#### Task set:
A: In the LDH passage, which isomer is taken up with almost 100% preference when LiAl2-Cl is treated with a 50:50 mix of terephthalate and phthalate?
B: Using the LDH passage, list every dominant trivalent cation reported in hydrotalcite supergroup minerals.

LDHs exhibit shape-selective intercalation properties. For instance, treating LiAl_{2}-Cl with a 50:50 mixture of terephthalate (1,4-benzenedicarboxylate) and phthalate (1,2-benzenedicarboxylate) results in intercalation of the 1,4-isomer with almost 100% preference. The selective intercalation of ions such as benzenedicarboxylates and nitrophenols has importance because these are produced in isomeric mixtures from crude oil residues, and it is often desirable to isolate a single form, for instance in the production of polymers.

LDH-TiO_{2} intercalates are used in suspensions for self-cleaning of surfaces (especially for materials in cultural heritage), because of photo-catalytic properties of TiO_{2} and good compatibility of LDHs with inorganic materials.

== Minerals ==
Naturally occurring (i.e., mineralogical) examples of LDH are classified as members of the hydrotalcite supergroup, named after the Mg-Al carbonate hydrotalcite, which is the longest-known example of a natural LDH phase. More than 40 mineral species are known to fall within this supergroup. The dominant divalent cations, M^{2+}, that have been reported in hydrotalcite supergroup minerals are: Mg, Ca, Mn, Fe, Ni, Cu and Zn; the dominant trivalent cations, M^{3+}, are: Al, Mn, Fe, Co and Ni. The most common intercalated anions are [CO_{3}]^{2−}, [SO_{4}]^{2−} and Cl^{−}; OH^{−}, S^{2−} and [Sb(OH)_{6}]^{−} have also been reported. Some species contain intercalated cationic or neutral complexes such as [Na(H_{2}O)_{6}]^{+} or [MgSO_{4}]^{0}. The International Mineralogical Association's 2012 report on hydrotalcite supergroup nomenclature defines eight groups within the supergroup on the basis of a combination of criteria. These groups are:
1. the hydrotalcite group, with M^{2+}:M^{3+} = 3:1 (layer spacing ~7.8 Å);
2. the quintinite group, with M^{2+}:M^{3+} = 2:1 (layer spacing ~7.8 Å);
3. the fougèrite group of natural 'green rust' phases, with M^{2+} = Fe^{2+}, M^{3+} = Fe^{3+} in a range of ratios, and with O^{2−} replacing OH^{−} in the brucite module to maintain charge balance (layer spacing ~7.8 Å);
4. the woodwardite group, with variable M^{2+}:M^{3+} and interlayer [SO_{4}]^{2−}, leading to an expanded layer spacing of ~8.9 Å;
5. the cualstibite group, with interlayer [Sb(OH)_{6}]^{−} and a layer spacing of ~9.7 Å;
6. the glaucocerinite group, with interlayer [SO_{4}]^{2−} as in the woodwardite group, and with additional interlayer H_{2}O molecules that further expand the layer spacing to ~11 Å;
7. the wermlandite group, with a layer spacing of ~11 Å, in which cationic complexes occur with anions between the brucite-like layers; and
8. the hydrocalumite group, with M^{2+} = Ca^{2+} and M^{3+} = Al^{3+}, which contains brucite-like layers in which the Ca:Al ratio is 2:1 and the large cation, Ca^{2+}, is coordinated to a seventh ligand of 'interlayer' water.

#### Records shown:
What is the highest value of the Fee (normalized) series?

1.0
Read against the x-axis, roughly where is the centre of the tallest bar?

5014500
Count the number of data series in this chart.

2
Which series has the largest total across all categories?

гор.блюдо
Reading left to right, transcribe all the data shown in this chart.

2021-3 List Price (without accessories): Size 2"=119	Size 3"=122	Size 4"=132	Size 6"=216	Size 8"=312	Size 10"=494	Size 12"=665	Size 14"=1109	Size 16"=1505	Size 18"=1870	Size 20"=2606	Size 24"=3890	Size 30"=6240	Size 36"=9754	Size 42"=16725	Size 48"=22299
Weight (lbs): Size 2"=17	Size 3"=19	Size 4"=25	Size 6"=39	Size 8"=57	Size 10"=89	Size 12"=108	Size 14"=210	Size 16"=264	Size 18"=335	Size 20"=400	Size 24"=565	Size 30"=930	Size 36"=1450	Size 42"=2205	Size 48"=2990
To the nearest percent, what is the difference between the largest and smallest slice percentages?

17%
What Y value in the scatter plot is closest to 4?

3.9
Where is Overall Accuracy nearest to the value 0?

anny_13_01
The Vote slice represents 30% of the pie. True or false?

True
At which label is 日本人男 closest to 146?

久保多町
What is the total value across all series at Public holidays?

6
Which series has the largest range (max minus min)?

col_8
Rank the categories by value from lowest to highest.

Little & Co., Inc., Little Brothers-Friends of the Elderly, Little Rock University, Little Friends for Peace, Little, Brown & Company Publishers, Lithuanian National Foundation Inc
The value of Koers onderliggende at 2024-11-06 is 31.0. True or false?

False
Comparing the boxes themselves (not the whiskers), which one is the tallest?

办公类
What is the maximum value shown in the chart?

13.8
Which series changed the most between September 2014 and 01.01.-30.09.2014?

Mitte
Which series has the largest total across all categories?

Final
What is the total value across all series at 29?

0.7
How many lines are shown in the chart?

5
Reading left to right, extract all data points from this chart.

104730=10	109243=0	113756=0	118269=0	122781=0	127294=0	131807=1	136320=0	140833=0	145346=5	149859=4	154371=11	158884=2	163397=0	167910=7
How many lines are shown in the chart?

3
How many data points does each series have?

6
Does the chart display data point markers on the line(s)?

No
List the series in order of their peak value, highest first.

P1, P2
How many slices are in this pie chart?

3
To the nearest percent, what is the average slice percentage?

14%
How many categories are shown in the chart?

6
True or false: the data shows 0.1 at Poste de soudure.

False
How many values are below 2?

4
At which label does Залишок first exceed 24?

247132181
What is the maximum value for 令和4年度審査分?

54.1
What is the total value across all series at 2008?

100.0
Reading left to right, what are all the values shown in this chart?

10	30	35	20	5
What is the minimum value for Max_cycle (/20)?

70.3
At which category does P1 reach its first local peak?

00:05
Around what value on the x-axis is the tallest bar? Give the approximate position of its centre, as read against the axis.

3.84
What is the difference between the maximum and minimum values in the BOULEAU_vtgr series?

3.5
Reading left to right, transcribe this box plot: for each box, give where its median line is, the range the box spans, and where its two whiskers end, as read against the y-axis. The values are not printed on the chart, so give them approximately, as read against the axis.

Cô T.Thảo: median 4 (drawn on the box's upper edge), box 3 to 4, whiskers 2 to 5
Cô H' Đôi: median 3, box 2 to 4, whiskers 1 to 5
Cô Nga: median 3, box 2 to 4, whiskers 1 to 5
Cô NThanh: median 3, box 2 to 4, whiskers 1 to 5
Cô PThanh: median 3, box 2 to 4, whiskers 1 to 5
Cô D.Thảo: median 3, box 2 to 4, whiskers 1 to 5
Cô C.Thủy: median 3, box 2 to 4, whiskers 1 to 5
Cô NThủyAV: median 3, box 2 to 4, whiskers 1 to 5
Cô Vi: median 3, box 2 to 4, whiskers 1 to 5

#### Solution set:
A: The 1,4-isomer (terephthalate).

B: Al, Mn, Fe, Co and Ni